Le Crédit National verse l'acompte de manière automatique à partir du moment où le CNC le saisit de la demande d'un producteur : il ne prélève aucun pourcentage pour les sommes qui transitent ainsi par ses services. Il n'est pas exposé à un risque comme c'est le cas dans les deux dispositifs afférents aux dossiers d'avances à la production AE/C et FDE/Cin et aux dossiers de garantie à l'exportation AC/GE.

Le contexte législatif

Ces dossiers renvoient à la loi du 23 septembre 1948, qui institue une aide temporaire à l'industrie cinématographique (dossiers ATC), et à celle du 6 août 1953 qui proroge cette aide par la création du Fonds de développement à l'Industrie cinématographique (dossiers FDIC).

Ces deux lois reposent sur le principe fondamental et original du système français posé à l'issue de la Seconde Guerre mondiale : la répartition entre différents bénéficiaires « d'une fraction de la recette de tous les films exploités en France, cette fraction correspondant à la taxe additionnelle au prix des places versée par les spectateurs ». Juridiquement, les sommes reversées aux bénéficiaires ont le caractère de crédits publics et transitent par un compte d'affectation spéciale du Trésor, intitulé « Soutien financier de l'Etat à l'industrie cinématographique » ou plus usuellement « Compte de soutien ». Les sommes sont gérées par le CNC et la direction du Trésor, le Crédit National assurant le versement de certains acomptes.

Si ces dossiers d'acompte sont attachés à un dispositif nodal de la politique publique en matière de cinéma, le rôle décisionnaire du Crédit National y est toutefois marginal : il n'est pas chargé de l'application de la loi du 23 septembre 1948 comme il l'est de celle du 19 mai 1941 (dossiers de prêts à la production AE/C et FDE/Cin) et du 13 août 1947 (dossiers de garantie à l'exportation AC/GE).

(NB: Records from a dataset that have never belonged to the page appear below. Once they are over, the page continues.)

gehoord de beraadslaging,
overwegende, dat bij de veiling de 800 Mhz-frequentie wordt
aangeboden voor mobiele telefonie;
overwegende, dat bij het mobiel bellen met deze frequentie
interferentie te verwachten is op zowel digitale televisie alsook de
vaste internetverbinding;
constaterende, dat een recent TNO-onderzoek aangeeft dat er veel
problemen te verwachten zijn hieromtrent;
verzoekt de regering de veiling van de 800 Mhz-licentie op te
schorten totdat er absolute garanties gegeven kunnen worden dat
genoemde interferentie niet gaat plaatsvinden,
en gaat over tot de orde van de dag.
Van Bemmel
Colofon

Organisation des dossiers ATC et FDIC

L'aide temporaire à l'industrie cinématographique (ATC) : 1949-1953) concerne 159 dossiers. Le Fonds de développement à l'Industrie cinématographique (FDIC, 1954-1959), concerne lui 248 dossiers.

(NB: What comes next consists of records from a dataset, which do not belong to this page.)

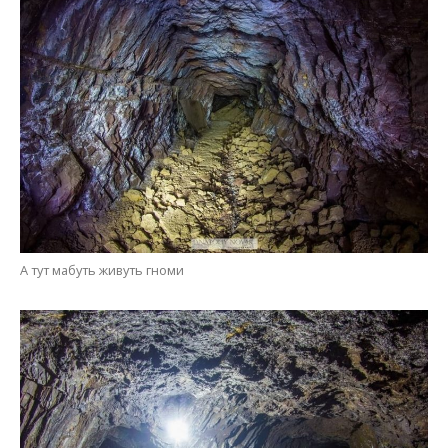
А тут мабуть живуть гноми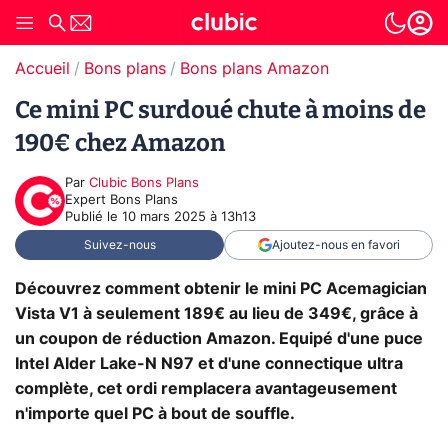
Accueil
Bons plans
Bons plans Amazon
Ce mini PC surdoué chute à moins de
190€ chez Amazon
Par
Clubic Bons Plans
Expert Bons Plans
Publié le
10 mars 2025 à 13h13
Suivez-nous
Ajoutez-nous en favori
Découvrez comment obtenir le mini PC Acemagician
Vista V1 à seulement 189€ au lieu de 349€, grâce à
un coupon de réduction Amazon. Equipé d'une puce
Intel Alder Lake-N N97 et d'une connectique ultra
complète, cet ordi remplacera avantageusement
n'importe quel PC à bout de souffle.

Les dossiers rassemblent deux types de documents :

- Formulaire de demande d'aide du producteur ;
- Procès-verbal du Comité d'attribution du Crédit National.

Autres pièces : le rapport de l'Union générale d'exportation et de participation (UGEP) attestant des rentrées d'exploitation et la correspondance entre l'UGEP, le Crédit National, le CNC et le producteur.

L'intérêt du fonds d'archives pour l'histoire du cinéma

Jusqu'au versement des archives à la Cinémathèque Française, la bibliographie sur le Crédit National et le cinéma (relative aux Comités d'avances aux entreprises intéressant l'économie nationale pendant l'Occupation, d'une part, et aux sources de financements extérieurs à la profession cinématographique dans les années 40 et 50, d'autre part) ne mentionnait guère que les avances aux producteurs, consenties entre 1941 et 1959. C'est le travail d'inventaire du fonds acquis par la Cinémathèque Française qui a permis de préciser la pluralité des attributions du Crédit National en matière de cinéma (prêts à la production, garantie à l'exportation et acompte sur l'Aide automatique) et leur continuité pendant plus de vingt-cinq années (1941-1966). Il apparaît aujourd'hui à travers les dossiers que le Crédit National a donc conduit pendant vingt-six ans la procédure d'octroi d'avances sélectives à la production, a soutenu l'exportation des films à l'étranger pendant huit années et participé aux dix premières années de fonctionnement de l'aide automatique à la production. Avec ces trois procédures, le fonds d'archives conservé à la Cinémathèque Française offre ainsi les matériaux d'une histoire générale de l'économie et de l'institution du cinéma liée à la politique bancaire de l'Etat français, et d'une histoire particulière de la fabrication de films.

Parmi les trois parties documentaires, les dossiers d'avances rassemblent la matière la plus riche : ils permettent de suivre le procès de fabrication des films, de dessiner les contours d'une politique publique du cinéma privilégiant des innovations techniques, des orientations scénaristiques ou des garanties commerciales ; ils contribuent à une réflexion sur l'existence d'un cinéma intéressant l'industrie « nationale », contiennent une véritable anthologie des maisons de production et tracent, enfin, pour les demandes classées « sans suite », une histoire du cinéma invisible.